══ STUDY MATERIAL

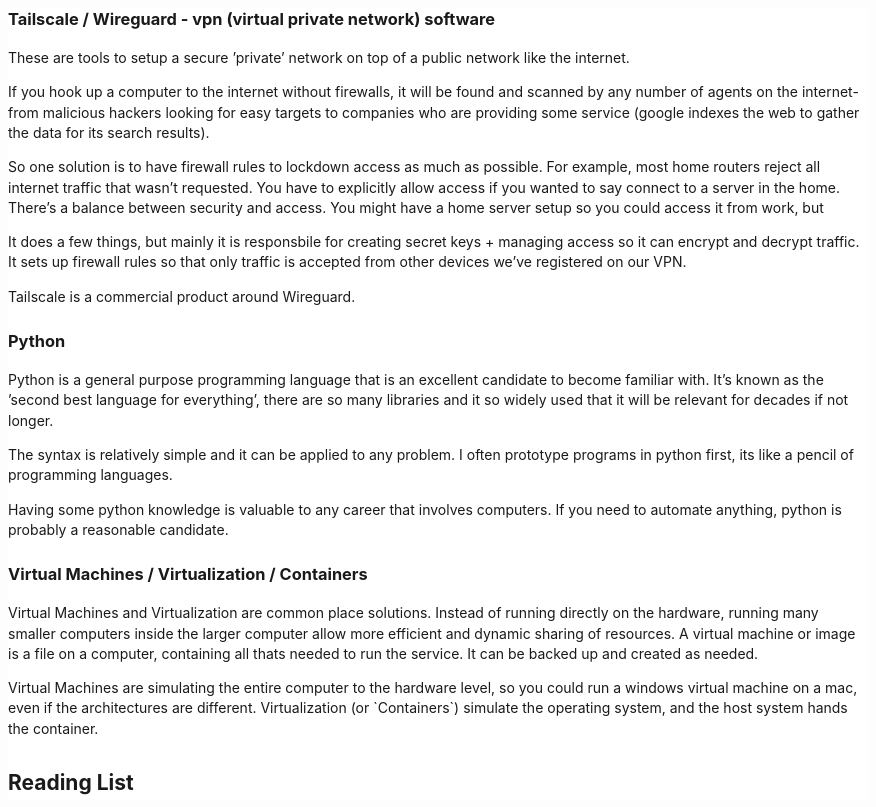 
<a id="org0b1d4b1"></a>

### Tailscale / Wireguard - vpn (virtual private network) software

These are tools to setup a secure &rsquo;private&rsquo; network on top of a public network like the internet.

If you hook up a computer to the internet without firewalls, it will be found and scanned by any number of agents on the internet- from malicious hackers looking for easy targets to companies who are providing some service (google indexes the web to gather the data for its search results).

So one solution is to have firewall rules to lockdown access as much as possible. For example, most home routers reject all internet traffic that wasn&rsquo;t requested. You have to explicitly allow access if you wanted to say connect to a server in the home. There&rsquo;s a balance between security and access. You might have a home server setup so you could access it from work, but

It does a few things, but mainly it is responsbile for creating secret keys + managing access so it can encrypt and decrypt traffic. It sets up firewall rules so that only traffic is accepted from other devices we&rsquo;ve registered on our VPN.

Tailscale is a commercial product around Wireguard.


<a id="org9ee0654"></a>

### Python

Python is a general purpose programming language that is an excellent candidate to become familiar with. It&rsquo;s known as the &rsquo;second best language for everything&rsquo;, there are so many libraries and it so widely used that it will be relevant for decades if not longer.

The syntax is relatively simple and it can be applied to any problem. I often prototype programs in python first, its like a pencil of programming languages.

Having some python knowledge is valuable to any career that involves computers. If you need to automate <span class="underline">anything</span>, python is probably a reasonable candidate.


<a id="orga5cb23b"></a>

### Virtual Machines / Virtualization / Containers

Virtual Machines and Virtualization are common place solutions. Instead of running directly on the hardware, running many smaller computers inside the larger computer allow more efficient and dynamic sharing of resources. A virtual machine or image is a file on a computer, containing all thats needed to run the service. It can be backed up and created as needed.

Virtual Machines are simulating the entire computer to the hardware level, so you could run a windows virtual machine on a mac, even if the architectures are different. Virtualization (or \`Containers\`) simulate the operating system, and the host system hands the container.


<a id="orgcdc168e"></a>

## Reading List
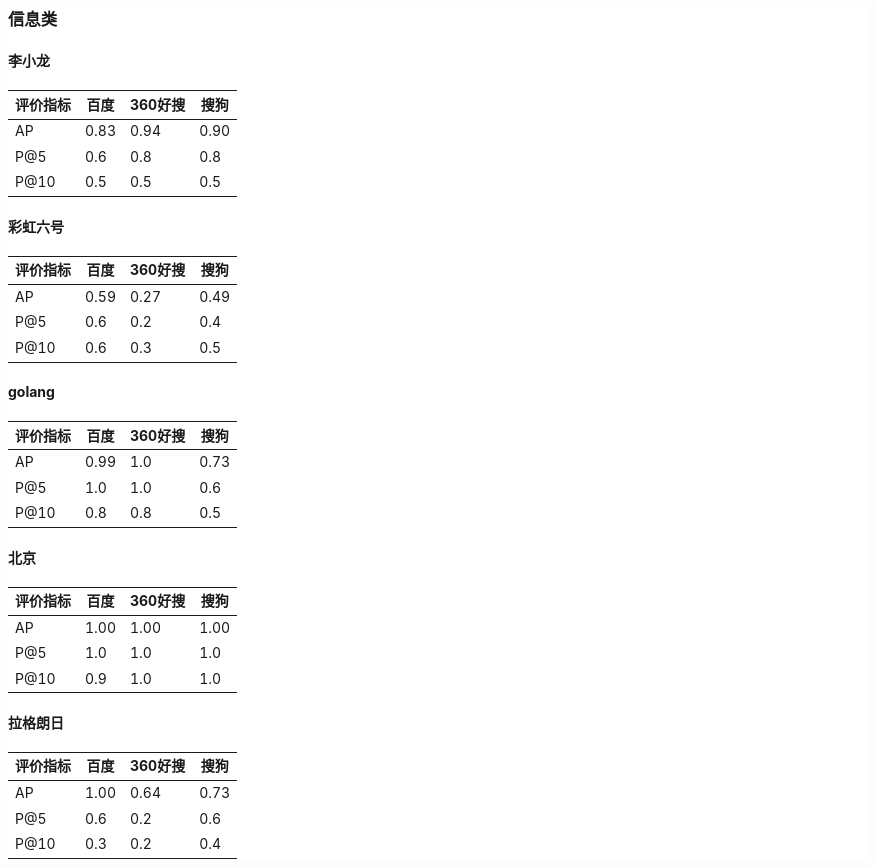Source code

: ### 信息类

#### 李小龙
|评价指标|百度|360好搜|搜狗|
|-|-|-|-|
|AP|0.83|0.94|0.90|
|P@5|0.6|0.8|0.8|
|P@10|0.5|0.5|0.5|

#### 彩虹六号
|评价指标|百度|360好搜|搜狗|
|-|-|-|-|
|AP|0.59|0.27|0.49|
|P@5|0.6|0.2|0.4|
|P@10|0.6|0.3|0.5|

#### golang
|评价指标|百度|360好搜|搜狗|
|-|-|-|-|
|AP|0.99|1.0|0.73|
|P@5|1.0|1.0|0.6|
|P@10|0.8|0.8|0.5|

#### 北京
|评价指标|百度|360好搜|搜狗|
|-|-|-|-|
|AP|1.00|1.00|1.00|
|P@5|1.0|1.0|1.0|
|P@10|0.9|1.0|1.0|

#### 拉格朗日
|评价指标|百度|360好搜|搜狗|
|-|-|-|-|
|AP|1.00|0.64|0.73|
|P@5|0.6|0.2|0.6|
|P@10|0.3|0.2|0.4|
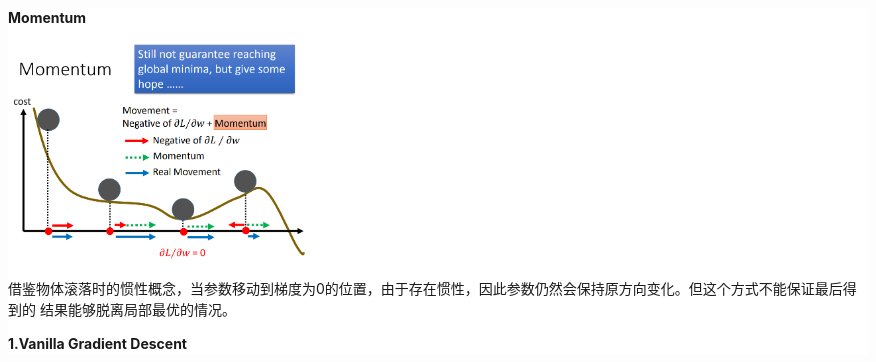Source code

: 
**Momentum**

<img src="5.png" width="300">

借鉴物体滚落时的惯性概念，当参数移动到梯度为0的位置，由于存在惯性，因此参数仍然会保持原方向变化。但这个方式不能保证最后得到的
结果能够脱离局部最优的情况。

**1.Vanilla Gradient Descent**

════

Reproduce the records above word for word, leaving out the pictures.

<a id="org0b1d4b1"></a>

### Tailscale / Wireguard - vpn (virtual private network) software

These are tools to setup a secure &rsquo;private&rsquo; network on top of a public network like the internet.

If you hook up a computer to the internet without firewalls, it will be found and scanned by any number of agents on the internet- from malicious hackers looking for easy targets to companies who are providing some service (google indexes the web to gather the data for its search results).

So one solution is to have firewall rules to lockdown access as much as possible. For example, most home routers reject all internet traffic that wasn&rsquo;t requested. You have to explicitly allow access if you wanted to say connect to a server in the home. There&rsquo;s a balance between security and access. You might have a home server setup so you could access it from work, but

It does a few things, but mainly it is responsbile for creating secret keys + managing access so it can encrypt and decrypt traffic. It sets up firewall rules so that only traffic is accepted from other devices we&rsquo;ve registered on our VPN.

Tailscale is a commercial product around Wireguard.


<a id="org9ee0654"></a>

### Python

Python is a general purpose programming language that is an excellent candidate to become familiar with. It&rsquo;s known as the &rsquo;second best language for everything&rsquo;, there are so many libraries and it so widely used that it will be relevant for decades if not longer.

The syntax is relatively simple and it can be applied to any problem. I often prototype programs in python first, its like a pencil of programming languages.

Having some python knowledge is valuable to any career that involves computers. If you need to automate <span class="underline">anything</span>, python is probably a reasonable candidate.


<a id="orga5cb23b"></a>

### Virtual Machines / Virtualization / Containers

Virtual Machines and Virtualization are common place solutions. Instead of running directly on the hardware, running many smaller computers inside the larger computer allow more efficient and dynamic sharing of resources. A virtual machine or image is a file on a computer, containing all thats needed to run the service. It can be backed up and created as needed.

Virtual Machines are simulating the entire computer to the hardware level, so you could run a windows virtual machine on a mac, even if the architectures are different. Virtualization (or \`Containers\`) simulate the operating system, and the host system hands the container.


<a id="orgcdc168e"></a>

## Reading List
Source code

: ### 信息类

#### 李小龙
|评价指标|百度|360好搜|搜狗|
|-|-|-|-|
|AP|0.83|0.94|0.90|
|P@5|0.6|0.8|0.8|
|P@10|0.5|0.5|0.5|

#### 彩虹六号
|评价指标|百度|360好搜|搜狗|
|-|-|-|-|
|AP|0.59|0.27|0.49|
|P@5|0.6|0.2|0.4|
|P@10|0.6|0.3|0.5|

#### golang
|评价指标|百度|360好搜|搜狗|
|-|-|-|-|
|AP|0.99|1.0|0.73|
|P@5|1.0|1.0|0.6|
|P@10|0.8|0.8|0.5|

#### 北京
|评价指标|百度|360好搜|搜狗|
|-|-|-|-|
|AP|1.00|1.00|1.00|
|P@5|1.0|1.0|1.0|
|P@10|0.9|1.0|1.0|

#### 拉格朗日
|评价指标|百度|360好搜|搜狗|
|-|-|-|-|
|AP|1.00|0.64|0.73|
|P@5|0.6|0.2|0.6|
|P@10|0.3|0.2|0.4|
Source code

: 
**Momentum**

<img src="5.png" width="300">

借鉴物体滚落时的惯性概念，当参数移动到梯度为0的位置，由于存在惯性，因此参数仍然会保持原方向变化。但这个方式不能保证最后得到的
结果能够脱离局部最优的情况。

**1.Vanilla Gradient Descent**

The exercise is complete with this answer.